Let me add a brief note with new information. At this morning’s AMLO news conference a reporter spoke of having travelled large treks of the southern border on the Guatemala and Belize side. He said there were about 400 crossing points–I had been skeptical about the 63 AMLO had said his people had identified thinking that too high.
The reporter said there were no border control authorities at most of the crossings and where there were they were very corrupt–he did some test bribing himself that worked.
His main point was to question whether there had really been a recent increase like the U.S. reported because he was told by locals that the flow of crossings was quite routine with no recent increases. AMLO responded his own data did show did show a recent increase.
Anyway, my point is that we really don’t know how many are crossing if as I proposed in the last paragraph of my original post most of the illegal convoys are unloaded in the dead of night in out of the way crossing points into the U.S. If we don’t catch them how can we know how many came through. When they do cross where they are caught it could well be a diversion by the cartels, as the Border Patrol keeps insisting.
The other point is that we don’t really know how many illegals are in the country. The conventional wisdom has been 11 million but that number hasn’t changed for at least ten years. I don’t believe it. More likely the real number is closer to the 20+ million of the study Tucker Carlson refers to occasionally.
These complex systems are so easy to have a small, interior detail take down the whole thing.
It’s funny, my dad is retired law enforcement, and he was dismayed at the state of the border when he left his academy in 1965.

# [Brief 1]
In the passage about the southern border, roughly how many crossing points did the reporter say there were?

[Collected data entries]
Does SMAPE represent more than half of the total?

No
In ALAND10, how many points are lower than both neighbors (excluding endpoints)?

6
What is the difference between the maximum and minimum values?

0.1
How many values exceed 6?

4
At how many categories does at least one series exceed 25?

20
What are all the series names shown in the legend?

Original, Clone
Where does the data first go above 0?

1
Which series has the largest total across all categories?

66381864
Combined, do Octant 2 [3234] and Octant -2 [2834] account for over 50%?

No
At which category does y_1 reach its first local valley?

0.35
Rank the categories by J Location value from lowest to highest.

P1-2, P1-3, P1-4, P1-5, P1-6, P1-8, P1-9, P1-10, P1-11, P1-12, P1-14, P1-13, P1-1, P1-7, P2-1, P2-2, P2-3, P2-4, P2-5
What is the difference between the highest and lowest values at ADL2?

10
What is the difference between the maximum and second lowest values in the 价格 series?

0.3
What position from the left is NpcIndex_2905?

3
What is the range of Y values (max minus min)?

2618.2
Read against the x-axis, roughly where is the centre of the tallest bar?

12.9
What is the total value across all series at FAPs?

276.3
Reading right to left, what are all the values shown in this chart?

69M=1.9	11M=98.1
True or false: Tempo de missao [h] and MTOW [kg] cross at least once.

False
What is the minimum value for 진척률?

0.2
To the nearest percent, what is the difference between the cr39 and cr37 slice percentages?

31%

# [Brief 2]
Please reproduce the records from their start through the line containing "At how many".

# [Answer area 1]
About 400.

# [Answer area 2]
Does SMAPE represent more than half of the total?

No
In ALAND10, how many points are lower than both neighbors (excluding endpoints)?

6
What is the difference between the maximum and minimum values?

0.1
How many values exceed 6?

4
At how many categories does at least one series exceed 25?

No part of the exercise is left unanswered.